My wife and I watched Toy Story 5 over the weekend, and afterward I started seeing some conservatives criticizing it as “feminist” and even “anti-white.” See, for example, Michael Knowles’s tweet: “If you can get past the relentless feminism and apparent extinction of white people, Toy Story 5 is a cute movie with an important message.” This has become sadly predictable, this trying to be culturally relevant by latching onto every cultural artifact and complaining about it as the latest evidence of decay. I don’t mean to suggest that conservatives should never criticize Hollywood, but by doing so reflexively and thoughtlessly we make the same mistake we spent years criticizing the Left for making.

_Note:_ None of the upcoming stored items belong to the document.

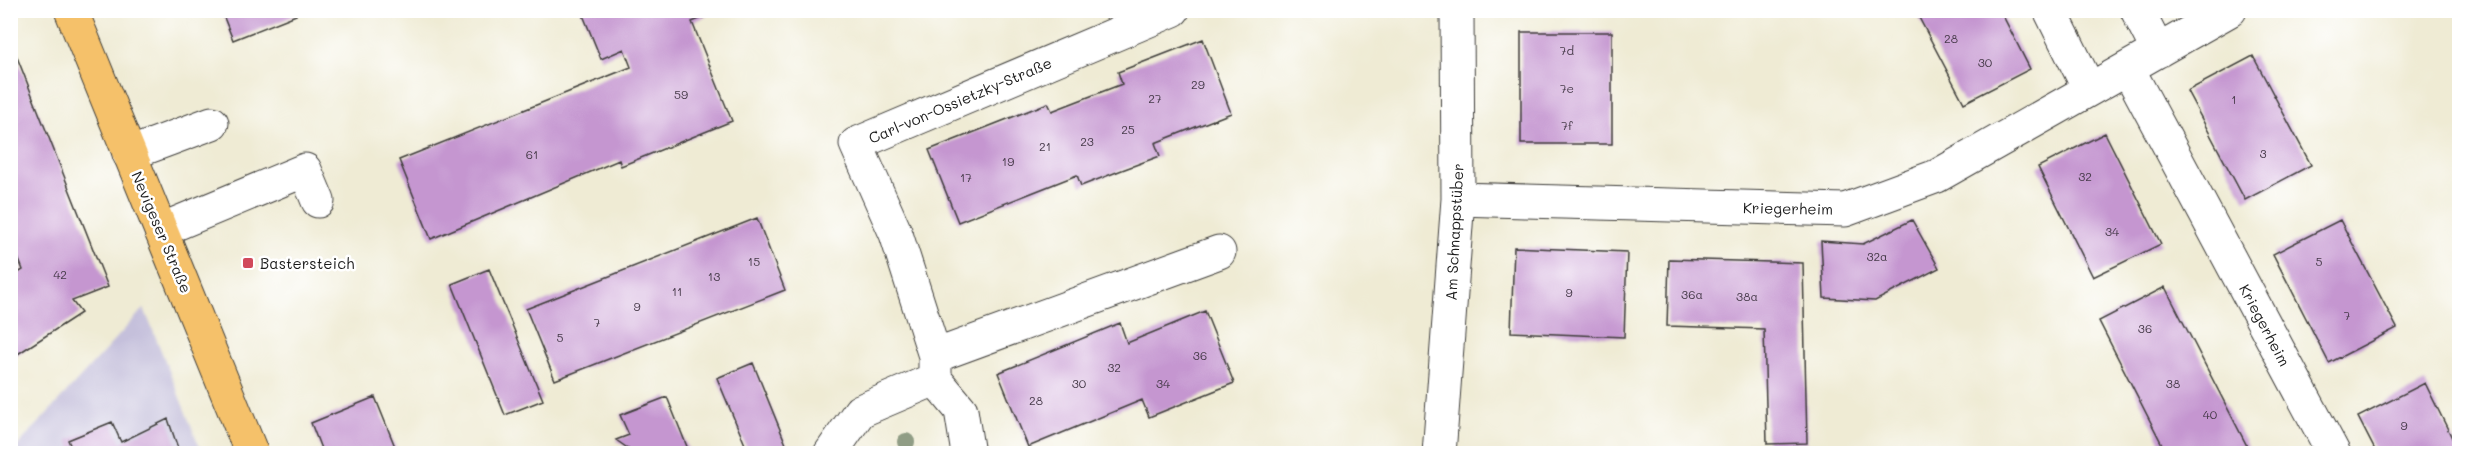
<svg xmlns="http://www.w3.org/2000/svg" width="2470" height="464" font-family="Mali,sans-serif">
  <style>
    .industrial { fill: #c5c0db }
    .building { fill: #c596d0 }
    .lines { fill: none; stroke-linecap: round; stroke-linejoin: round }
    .minor-casing { stroke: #3c3b38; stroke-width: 35 }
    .major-casing { stroke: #3c3b38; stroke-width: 35 }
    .minor { stroke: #fff; stroke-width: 33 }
    .major { stroke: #f5c16b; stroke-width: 33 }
    .tree { fill: #909d85 }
    .poi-dot { fill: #d1495b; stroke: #fff; stroke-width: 2 }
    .labels { text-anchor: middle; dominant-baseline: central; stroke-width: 5; stroke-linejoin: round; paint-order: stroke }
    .number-label { font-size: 12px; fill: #463a49 }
    .street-label { font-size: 15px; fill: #1c1c1c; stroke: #fff }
    .poi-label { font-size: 15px; fill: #1c1c1c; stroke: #fff; text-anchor: start }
  </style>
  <rect width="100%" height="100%" fill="#fff"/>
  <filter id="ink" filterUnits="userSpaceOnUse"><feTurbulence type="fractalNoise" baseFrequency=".0167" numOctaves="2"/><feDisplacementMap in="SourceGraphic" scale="12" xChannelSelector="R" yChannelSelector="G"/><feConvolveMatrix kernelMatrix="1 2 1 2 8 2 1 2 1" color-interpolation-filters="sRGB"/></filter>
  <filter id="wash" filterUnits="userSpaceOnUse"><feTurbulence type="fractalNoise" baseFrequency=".008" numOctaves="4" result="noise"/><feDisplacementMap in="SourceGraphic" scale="24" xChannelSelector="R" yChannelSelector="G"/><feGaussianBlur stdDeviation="1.35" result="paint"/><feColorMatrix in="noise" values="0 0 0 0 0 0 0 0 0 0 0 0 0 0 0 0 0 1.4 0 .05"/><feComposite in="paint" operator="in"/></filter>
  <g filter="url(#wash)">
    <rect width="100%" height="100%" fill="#efebd4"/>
    <path class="industrial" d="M144,308L202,453H11Z"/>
    <g id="blocks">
      <path class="building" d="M221,10H294L296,15L233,40Z
        M581,10H705L707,16L692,22L732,121L621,166L619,160L431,239L399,160L631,67L624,49L601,59Z
        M1915,10H2000L2030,69L1964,103Z
        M1521,32H1612V144H1521Z
        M1203,39L1231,113L1155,143L1160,156L1122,170L1081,186L1077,175L958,222L929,150L1048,103L1052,111L1122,84L1118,72Z
        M13,47L108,287L72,301L81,313L10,359V278L23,270L10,237V49Z
        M2253,56L2311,165L2245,200L2187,91Z
        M2105,133L2161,244L2093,277L2038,167Z
        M757,218L785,290L555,380L526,309Z
        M1912,220L1939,268L1875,301L1824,298L1821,241L1863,244Z
        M2340,220L2397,328L2329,363L2273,254Z
        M1514,247L1627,252L1624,337L1511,332Z
        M1669,259L1803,263L1807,443L1767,444L1764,329L1667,326Z
        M489,269L543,400L505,415L452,284Z
        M2165,287L2249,450L2242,454H2167L2099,321Z
        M1205,311L1234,383L1149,417L1142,400L1028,447L998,373L1120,323L1127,343Z
        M753,363L790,454H749L717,378Z
        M2425,383L2460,454H2377L2358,417Z
        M375,397L398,454H323L311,423Z
        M667,397L690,454H636L616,440L629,435L620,415Z
        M168,419L180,454H74L68,440L112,422L121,442Z"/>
    </g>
  </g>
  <g filter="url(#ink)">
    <use href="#blocks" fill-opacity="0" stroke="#3c3b38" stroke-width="1.5"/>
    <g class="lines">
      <g class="minor-casing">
        <path id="minor" d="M2050,10L2089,89
          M2137,10L2158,51
          M2128,69L2334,454
          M129,154L212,123
          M1458,199L1845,210L1937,176L2230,10
          M161,230L305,170L318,201
          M935,356L1219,252
          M935,379V356L896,234L856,144L1173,10
          M830,454L860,411L935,379L961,410L968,454
          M1439,454L1458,199L1457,10"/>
      </g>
      <g class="major-casing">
        <path id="major" d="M71,10L252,454"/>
      </g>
      <use href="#minor" class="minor"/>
      <use href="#major" class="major"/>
    </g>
    <circle class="tree" cx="906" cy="442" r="9"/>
  </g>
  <rect class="poi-dot" x="242" y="257" width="12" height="12" rx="3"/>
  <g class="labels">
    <g class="number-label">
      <text x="1951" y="38">28</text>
      <text x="1567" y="50">7d</text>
      <text x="1985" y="62">30</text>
      <text x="1198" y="84">29</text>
      <text x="1567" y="88">7e</text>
      <text x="681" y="94">59</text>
      <text x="1155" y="98">27</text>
      <text x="2234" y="99">1</text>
      <text x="1567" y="125">7f</text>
      <text x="1128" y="129">25</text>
      <text x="1087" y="141">23</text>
      <text x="1045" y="146">21</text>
      <text x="2263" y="153">3</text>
      <text x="532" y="154">61</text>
      <text x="1008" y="161">19</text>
      <text x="2085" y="176">32</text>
      <text x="966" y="177">17</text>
      <text x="2112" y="231">34</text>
      <text x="1877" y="256">32a</text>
      <text x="754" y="261">15</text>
      <text x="2319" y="261">5</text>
      <text x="60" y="274">42</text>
      <text x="714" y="276">13</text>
      <text x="677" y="291">11</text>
      <text x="1569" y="292">9</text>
      <text x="1692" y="294">36a</text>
      <text x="1747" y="296">38a</text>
      <text x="637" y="306">9</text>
      <text x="2347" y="315">7</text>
      <text x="597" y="322">7</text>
      <text x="2145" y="328">36</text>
      <text x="560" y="337">5</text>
      <text x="1200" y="355">36</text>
      <text x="1114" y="367">32</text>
      <text x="1079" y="383">30</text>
      <text x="1163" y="383">34</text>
      <text x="2173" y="383">38</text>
      <text x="1036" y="400">28</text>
      <text x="2210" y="414">40</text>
      <text x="2404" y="425">9</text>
    </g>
    <g class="street-label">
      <text transform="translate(960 100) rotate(-23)">Carl-von-Ossietzky-Straße</text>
      <text transform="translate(1788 208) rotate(1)">Kriegerheim</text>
      <text transform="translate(162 232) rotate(67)">Nevigeser Straße</text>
      <text transform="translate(1454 232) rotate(-87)">Am Schnappstüber</text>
      <text transform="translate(2265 325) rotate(62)">Kriegerheim</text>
    </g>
    <g class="poi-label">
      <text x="260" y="263">Bastersteich</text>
    </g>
  </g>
  <rect width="2470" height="464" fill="none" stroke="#fff" stroke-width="36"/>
</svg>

The Left approaches virtually every movie, television show, and commercial as though it were a political manifesto. They search relentlessly for hidden sexism, racism, homophobia, or some other perceived offense, and if they can’t find any they just imagine it. It’s become impossible to just enjoy a story without someone insisting that it contains a deeper ideological message that manifests some shortcoming, some injustice that needs to be remedied. That mindset is exhausting, and conservatives, and everyone else, rightly mock it.
Lately, however, I’ve begun to notice some conservatives doing exactly the same thing. Every movie is presumed guilty until proven innocent. Every casting decision is interpreted as a political statement. Every female lead is labeled “feminist,” and every diverse cast is accused of being “anti-white.”
I’m sorry, but Toy Story 5 just doesn’t fit that description. It’s a clean, entertaining family movie that seems to have been made for everyone. Having a prominent female character does not make a movie feminist any more than having a prominent male character makes it misogynistic. If your definition of “anti-men” is simply that a woman gets to share the spotlight, perhaps the problem isn’t the movie, but that you’re a weak man with severe insecurities that you need to address.
And the claim that the movie is somehow “anti-white” is even stranger. Woody is white. Buzz is white. Jessie is white. All are played by white voice actors. The primary child in the story is white. Most of the central cast is white. For goodness’ sake, Conan O’Brien is in the movie prominently, and he’s so white he’s practically fluorescent! Calling a movie “anti-white” under those circumstances stretches the term so far that it loses any meaningful definition. If everything is anti-white, then nothing is.
What’s especially ironic is that the movie’s central theme is one that many conservatives have been making for years. At its heart, Toy Story 5 is a story about the importance of imagination, relationships, and human connection in an age where what we knew as childhood seems increasingly rare, and quaint. It emphasizes the importance of family and good parenting in a traditional model, and warns against children being instead raised by electronics. That is not some progressive manifesto. If anything, it reflects a deeply conservative instinct, that there are certain timeless aspects of childhood and family life that are worth preserving against the encroachment of modern technology, or other forms of “progress.” It seems odd to dismiss a movie carrying that message simply because it also happens to feature a female lead, or because a handful of characters are not country-club white.
Are there movies that substitute activism for storytelling? Absolutely. Are there studios that sometimes feel more interested in checking demographic boxes than telling a compelling story? Of course. Criticize those films when they deserve it. But not every movie is a culture war, and not every creative decision is evidence of ideological capture.
Sometimes it’s okay to put your guard down, take your kids to the theater, eat some popcorn, and simply enjoy a story. If conservatives become known for finding imaginary grievances in every piece of entertainment, we will only weaken our arguments against genuine examples of ideological preaching. Discernment means recognizing the difference between a movie that is trying to indoctrinate you and one that is simply trying to entertain you.
If conservatives become incapable of distinguishing between genuine ideological activism and an ordinary family film, then we haven’t defeated identity politics. We’ve simply adopted our own version of it. That distinction is worth preserving, along with our sanity.